Segment Start: Information given

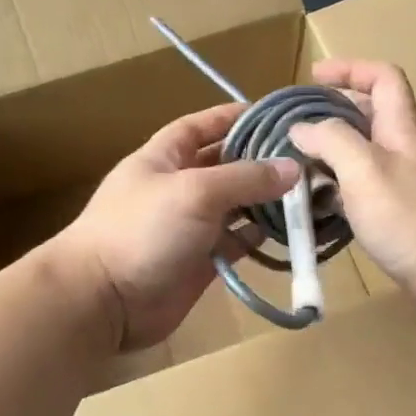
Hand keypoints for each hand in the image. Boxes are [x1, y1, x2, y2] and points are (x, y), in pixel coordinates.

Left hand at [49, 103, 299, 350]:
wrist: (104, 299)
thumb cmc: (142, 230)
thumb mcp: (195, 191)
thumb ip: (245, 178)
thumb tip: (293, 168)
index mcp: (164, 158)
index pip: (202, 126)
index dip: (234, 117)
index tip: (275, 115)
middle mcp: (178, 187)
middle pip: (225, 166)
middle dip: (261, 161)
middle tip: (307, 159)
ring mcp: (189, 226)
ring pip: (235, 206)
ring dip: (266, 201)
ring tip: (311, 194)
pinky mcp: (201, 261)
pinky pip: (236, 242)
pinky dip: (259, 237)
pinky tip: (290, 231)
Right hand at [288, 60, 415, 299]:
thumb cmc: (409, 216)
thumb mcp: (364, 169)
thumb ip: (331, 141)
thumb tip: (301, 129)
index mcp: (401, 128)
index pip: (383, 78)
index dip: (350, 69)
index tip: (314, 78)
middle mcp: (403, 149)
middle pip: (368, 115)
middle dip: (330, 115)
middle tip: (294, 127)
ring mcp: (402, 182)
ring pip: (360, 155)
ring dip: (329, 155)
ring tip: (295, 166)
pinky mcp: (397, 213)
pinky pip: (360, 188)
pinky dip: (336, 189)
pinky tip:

Segment End: Information given

Please copy out each line of the material that contains the string "middle".

middle mcp: (178, 187)
middle pip: (225, 166)
middle dip: (261, 161)
middle tip: (307, 159)
middle mcp: (403, 149)
middle pip: (368, 115)
middle dip: (330, 115)
middle tip: (294, 127)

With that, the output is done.